Source material:
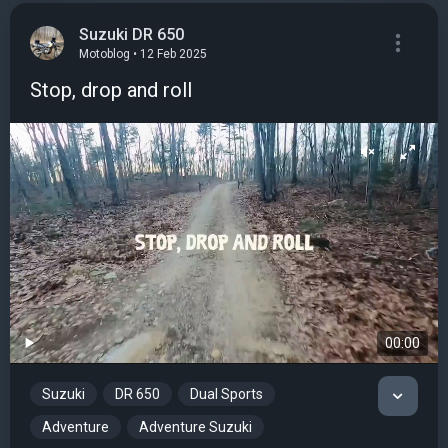
Suzuki DR 650
Motoblog • 12 Feb 2025
Stop, drop and roll
00:00
Suzuki
DR 650
Dual Sports
Adventure
Adventure Suzuki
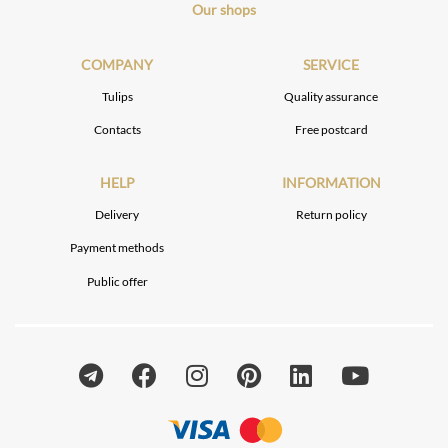
Our shops
COMPANY
SERVICE
Tulips
Quality assurance
Contacts
Free postcard
HELP
INFORMATION
Delivery
Return policy
Payment methods
Public offer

Activity: Pictures excluded, output exactly the line that contains "Dual Sports" and every line after it to the end of the data above.

Solution:
Dual Sports
Adventure
Adventure Suzuki
Our shops
COMPANY
SERVICE
Tulips
Quality assurance
Contacts
Free postcard
HELP
INFORMATION
Delivery
Return policy
Payment methods
Public offer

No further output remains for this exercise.